L'autre voisin
Je veux parler de celui du demi-palier inférieur.
Ce comédien – car telle était sa profession, du moins son projet de vie, comme il me
l'apprit rapidement – était arrivé dans l'immeuble il y a deux ans environ.
A peine installé, il a sonné à ma porte pour me demander un tire-bouchon.
Comme je lui répondais cordialement, il m'a invité, affable, à
venir prendre un verre dans son studio, avec un de ses amis à lui.
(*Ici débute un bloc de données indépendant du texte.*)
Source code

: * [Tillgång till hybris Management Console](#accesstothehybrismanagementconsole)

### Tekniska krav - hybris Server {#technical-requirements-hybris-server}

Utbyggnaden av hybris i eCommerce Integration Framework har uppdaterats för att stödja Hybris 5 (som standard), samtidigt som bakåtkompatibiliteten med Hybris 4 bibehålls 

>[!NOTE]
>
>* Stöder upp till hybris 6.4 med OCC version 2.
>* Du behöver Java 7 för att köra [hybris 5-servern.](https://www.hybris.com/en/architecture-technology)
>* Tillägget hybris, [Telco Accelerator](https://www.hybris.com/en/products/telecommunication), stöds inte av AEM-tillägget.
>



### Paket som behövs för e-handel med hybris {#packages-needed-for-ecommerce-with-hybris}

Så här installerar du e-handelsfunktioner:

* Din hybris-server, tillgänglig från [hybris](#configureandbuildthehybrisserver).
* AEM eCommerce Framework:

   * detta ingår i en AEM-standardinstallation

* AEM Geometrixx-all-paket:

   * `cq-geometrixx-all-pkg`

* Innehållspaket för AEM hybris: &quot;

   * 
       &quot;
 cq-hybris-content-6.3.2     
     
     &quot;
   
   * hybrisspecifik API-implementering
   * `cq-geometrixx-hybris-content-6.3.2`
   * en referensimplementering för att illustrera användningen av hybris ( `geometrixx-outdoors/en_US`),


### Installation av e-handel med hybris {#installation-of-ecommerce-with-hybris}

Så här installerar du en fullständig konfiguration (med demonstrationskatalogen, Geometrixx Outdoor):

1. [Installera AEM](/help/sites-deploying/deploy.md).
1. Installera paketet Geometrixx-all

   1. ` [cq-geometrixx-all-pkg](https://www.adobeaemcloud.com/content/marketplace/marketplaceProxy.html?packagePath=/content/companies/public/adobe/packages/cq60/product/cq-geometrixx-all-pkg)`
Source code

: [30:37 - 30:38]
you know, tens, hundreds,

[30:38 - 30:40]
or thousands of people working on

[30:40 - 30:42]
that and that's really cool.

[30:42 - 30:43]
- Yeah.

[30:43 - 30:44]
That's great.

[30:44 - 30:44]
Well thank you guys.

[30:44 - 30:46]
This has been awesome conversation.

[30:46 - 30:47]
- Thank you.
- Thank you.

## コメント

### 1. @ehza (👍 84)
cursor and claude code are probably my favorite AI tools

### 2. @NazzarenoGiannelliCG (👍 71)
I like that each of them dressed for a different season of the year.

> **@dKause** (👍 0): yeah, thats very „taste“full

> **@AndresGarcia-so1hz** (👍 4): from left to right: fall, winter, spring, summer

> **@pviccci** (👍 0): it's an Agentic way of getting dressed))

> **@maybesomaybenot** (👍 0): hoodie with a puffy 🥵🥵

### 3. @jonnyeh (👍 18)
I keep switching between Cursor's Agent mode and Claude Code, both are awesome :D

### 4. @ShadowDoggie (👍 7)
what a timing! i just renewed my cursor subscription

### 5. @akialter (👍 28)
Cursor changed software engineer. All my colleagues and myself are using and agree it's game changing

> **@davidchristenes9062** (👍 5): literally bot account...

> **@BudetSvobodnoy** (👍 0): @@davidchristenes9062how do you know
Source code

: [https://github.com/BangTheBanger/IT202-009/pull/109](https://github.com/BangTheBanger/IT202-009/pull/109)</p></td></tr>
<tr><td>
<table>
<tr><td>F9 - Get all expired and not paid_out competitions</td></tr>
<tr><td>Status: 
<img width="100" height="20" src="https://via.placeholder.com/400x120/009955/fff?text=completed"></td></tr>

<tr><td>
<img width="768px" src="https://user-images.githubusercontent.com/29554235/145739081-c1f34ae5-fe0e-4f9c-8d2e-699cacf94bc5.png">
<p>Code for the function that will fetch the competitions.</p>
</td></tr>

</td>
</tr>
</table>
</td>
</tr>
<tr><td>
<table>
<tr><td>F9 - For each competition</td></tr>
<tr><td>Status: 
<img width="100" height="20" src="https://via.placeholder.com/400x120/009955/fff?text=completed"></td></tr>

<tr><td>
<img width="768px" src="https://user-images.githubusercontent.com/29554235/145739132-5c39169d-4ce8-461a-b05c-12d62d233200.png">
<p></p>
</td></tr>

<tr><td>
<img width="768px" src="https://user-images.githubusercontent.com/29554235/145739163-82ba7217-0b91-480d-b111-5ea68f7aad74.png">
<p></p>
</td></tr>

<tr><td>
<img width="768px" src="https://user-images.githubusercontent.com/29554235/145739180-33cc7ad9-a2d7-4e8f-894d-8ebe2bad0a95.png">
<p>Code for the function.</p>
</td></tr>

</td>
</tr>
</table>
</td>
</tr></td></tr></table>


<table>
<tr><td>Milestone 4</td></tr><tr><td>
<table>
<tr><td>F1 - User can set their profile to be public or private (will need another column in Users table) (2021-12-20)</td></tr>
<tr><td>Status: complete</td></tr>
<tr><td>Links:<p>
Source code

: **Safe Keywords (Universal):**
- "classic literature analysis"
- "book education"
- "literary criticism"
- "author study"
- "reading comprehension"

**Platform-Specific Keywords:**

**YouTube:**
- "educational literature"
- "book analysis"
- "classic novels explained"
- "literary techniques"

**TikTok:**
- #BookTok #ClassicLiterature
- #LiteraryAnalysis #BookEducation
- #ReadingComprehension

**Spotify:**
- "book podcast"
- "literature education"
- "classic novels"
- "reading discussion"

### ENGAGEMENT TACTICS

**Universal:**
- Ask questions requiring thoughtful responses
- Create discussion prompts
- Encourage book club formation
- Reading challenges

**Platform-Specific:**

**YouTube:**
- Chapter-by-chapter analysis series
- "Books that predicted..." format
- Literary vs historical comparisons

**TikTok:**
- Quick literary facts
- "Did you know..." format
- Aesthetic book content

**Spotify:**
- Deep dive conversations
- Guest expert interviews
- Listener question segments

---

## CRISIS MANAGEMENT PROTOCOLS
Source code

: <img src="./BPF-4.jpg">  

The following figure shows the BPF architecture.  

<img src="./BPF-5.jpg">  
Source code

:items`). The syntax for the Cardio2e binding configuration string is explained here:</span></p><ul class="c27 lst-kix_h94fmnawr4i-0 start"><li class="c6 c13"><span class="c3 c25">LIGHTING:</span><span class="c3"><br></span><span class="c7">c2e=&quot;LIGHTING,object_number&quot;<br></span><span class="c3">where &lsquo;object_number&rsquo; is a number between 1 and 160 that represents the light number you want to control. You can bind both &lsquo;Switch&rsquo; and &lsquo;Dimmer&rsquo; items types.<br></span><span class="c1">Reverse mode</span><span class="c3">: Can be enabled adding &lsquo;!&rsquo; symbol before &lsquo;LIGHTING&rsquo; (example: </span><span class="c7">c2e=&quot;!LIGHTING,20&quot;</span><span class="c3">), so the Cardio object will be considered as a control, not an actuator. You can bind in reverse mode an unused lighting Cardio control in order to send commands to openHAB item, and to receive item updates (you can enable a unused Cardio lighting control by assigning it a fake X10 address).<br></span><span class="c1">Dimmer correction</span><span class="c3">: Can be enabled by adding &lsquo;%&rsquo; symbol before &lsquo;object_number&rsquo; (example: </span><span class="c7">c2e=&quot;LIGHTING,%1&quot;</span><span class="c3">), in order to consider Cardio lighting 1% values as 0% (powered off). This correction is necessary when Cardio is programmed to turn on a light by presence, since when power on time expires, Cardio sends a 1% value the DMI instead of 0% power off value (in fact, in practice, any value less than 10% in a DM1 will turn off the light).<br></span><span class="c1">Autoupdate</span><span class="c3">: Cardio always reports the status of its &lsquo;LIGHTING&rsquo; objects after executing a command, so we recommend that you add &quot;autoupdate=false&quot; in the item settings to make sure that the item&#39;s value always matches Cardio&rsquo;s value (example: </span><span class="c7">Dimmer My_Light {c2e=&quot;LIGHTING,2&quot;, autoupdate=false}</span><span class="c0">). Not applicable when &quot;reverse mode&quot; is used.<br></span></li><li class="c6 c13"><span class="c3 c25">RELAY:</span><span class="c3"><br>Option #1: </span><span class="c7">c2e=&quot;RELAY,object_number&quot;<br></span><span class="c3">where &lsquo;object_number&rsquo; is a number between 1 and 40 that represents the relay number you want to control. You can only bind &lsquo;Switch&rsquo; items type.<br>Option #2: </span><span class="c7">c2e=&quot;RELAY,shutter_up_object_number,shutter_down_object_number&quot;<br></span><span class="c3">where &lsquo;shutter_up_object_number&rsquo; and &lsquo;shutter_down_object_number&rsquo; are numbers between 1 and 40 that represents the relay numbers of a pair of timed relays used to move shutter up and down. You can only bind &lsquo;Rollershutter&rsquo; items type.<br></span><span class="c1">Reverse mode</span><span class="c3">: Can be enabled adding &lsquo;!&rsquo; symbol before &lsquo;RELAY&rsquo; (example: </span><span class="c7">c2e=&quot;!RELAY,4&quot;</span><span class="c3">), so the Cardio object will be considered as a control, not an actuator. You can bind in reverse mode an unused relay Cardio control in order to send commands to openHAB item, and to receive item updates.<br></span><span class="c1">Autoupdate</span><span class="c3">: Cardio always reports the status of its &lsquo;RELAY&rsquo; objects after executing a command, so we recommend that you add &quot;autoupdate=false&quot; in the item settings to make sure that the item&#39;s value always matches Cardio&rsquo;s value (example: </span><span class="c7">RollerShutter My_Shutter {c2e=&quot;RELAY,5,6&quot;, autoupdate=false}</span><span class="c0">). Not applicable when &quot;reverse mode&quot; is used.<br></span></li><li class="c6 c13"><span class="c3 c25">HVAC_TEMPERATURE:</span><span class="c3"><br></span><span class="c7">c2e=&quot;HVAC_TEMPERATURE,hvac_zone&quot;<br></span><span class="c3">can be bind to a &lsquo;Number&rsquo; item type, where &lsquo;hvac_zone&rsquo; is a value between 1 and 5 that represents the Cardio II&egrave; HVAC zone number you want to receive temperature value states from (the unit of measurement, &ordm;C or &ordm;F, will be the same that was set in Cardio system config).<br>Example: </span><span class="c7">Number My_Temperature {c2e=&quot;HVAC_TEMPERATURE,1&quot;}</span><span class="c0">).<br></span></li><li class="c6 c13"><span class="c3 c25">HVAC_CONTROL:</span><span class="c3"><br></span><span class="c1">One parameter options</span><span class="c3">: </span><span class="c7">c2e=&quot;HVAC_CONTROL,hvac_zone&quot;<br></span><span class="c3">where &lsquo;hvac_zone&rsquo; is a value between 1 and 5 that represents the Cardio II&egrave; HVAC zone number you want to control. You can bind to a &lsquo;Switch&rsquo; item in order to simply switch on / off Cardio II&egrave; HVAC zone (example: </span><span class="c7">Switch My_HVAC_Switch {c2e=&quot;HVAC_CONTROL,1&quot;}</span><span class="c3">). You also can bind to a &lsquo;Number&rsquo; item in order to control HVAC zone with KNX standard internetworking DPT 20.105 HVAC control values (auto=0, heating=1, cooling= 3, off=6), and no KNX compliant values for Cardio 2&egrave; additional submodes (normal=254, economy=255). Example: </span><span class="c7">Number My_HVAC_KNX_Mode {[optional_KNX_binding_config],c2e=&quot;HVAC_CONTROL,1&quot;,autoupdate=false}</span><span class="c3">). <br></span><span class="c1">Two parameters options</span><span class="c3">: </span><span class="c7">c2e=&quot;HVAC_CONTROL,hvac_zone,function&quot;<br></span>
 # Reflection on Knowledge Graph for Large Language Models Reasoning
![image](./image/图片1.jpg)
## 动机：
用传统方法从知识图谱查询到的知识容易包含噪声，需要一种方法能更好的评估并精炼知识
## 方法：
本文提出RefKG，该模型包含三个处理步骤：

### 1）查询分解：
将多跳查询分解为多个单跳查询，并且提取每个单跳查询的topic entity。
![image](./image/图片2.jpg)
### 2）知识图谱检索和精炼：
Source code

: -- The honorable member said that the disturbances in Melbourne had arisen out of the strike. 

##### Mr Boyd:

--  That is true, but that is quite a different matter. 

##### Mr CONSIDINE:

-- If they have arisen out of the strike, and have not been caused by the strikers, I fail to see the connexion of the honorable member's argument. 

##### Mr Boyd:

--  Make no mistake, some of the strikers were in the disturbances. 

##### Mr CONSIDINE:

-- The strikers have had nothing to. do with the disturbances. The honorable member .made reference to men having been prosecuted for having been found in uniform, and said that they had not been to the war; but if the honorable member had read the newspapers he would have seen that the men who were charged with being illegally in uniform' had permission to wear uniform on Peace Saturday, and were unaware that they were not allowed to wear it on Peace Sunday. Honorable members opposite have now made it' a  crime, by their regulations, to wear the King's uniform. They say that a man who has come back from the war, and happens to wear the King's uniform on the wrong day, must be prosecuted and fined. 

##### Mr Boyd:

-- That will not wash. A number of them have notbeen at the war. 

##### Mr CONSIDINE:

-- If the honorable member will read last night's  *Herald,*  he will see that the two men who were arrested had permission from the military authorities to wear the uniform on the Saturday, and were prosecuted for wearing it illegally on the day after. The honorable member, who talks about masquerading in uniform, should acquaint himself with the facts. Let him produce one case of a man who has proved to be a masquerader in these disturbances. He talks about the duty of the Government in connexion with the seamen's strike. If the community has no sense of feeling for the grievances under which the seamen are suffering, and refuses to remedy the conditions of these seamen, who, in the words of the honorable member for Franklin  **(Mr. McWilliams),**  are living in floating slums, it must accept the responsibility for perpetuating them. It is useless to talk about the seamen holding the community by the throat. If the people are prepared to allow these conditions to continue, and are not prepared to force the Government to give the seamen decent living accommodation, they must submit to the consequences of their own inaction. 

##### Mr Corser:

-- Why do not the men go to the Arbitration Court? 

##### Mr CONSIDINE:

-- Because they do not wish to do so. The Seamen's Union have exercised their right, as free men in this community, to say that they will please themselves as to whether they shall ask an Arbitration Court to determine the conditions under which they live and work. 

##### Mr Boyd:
Nous
avons discuté ensemble de théâtre – sa vocation – et de ses grands espoirs de
pouvoir jouer un jour dans des séries télévisées – il me montra même sa carte
de visite : une photo flatteuse de sa bobine, avec des yeux et un sourire
enjôleurs, genre jeune premier.
Tout sociable qu'il fût, cependant, je pris peur qu'il ne devînt trop collant, devinant le casse-pied qui se cachait peut-être derrière le tire-bouchon, la bouteille de rosé et les pièces de théâtre.
Et effectivement, ayant eu la mauvaise idée de lui dire
que je faisais de la musique, il débarqua sans prévenir, un samedi, avec trois CD :
– Ouais, les albums de Philippe Pipeau, tu sais, mon ami
chanteur dont je t'ai parlé l'autre fois.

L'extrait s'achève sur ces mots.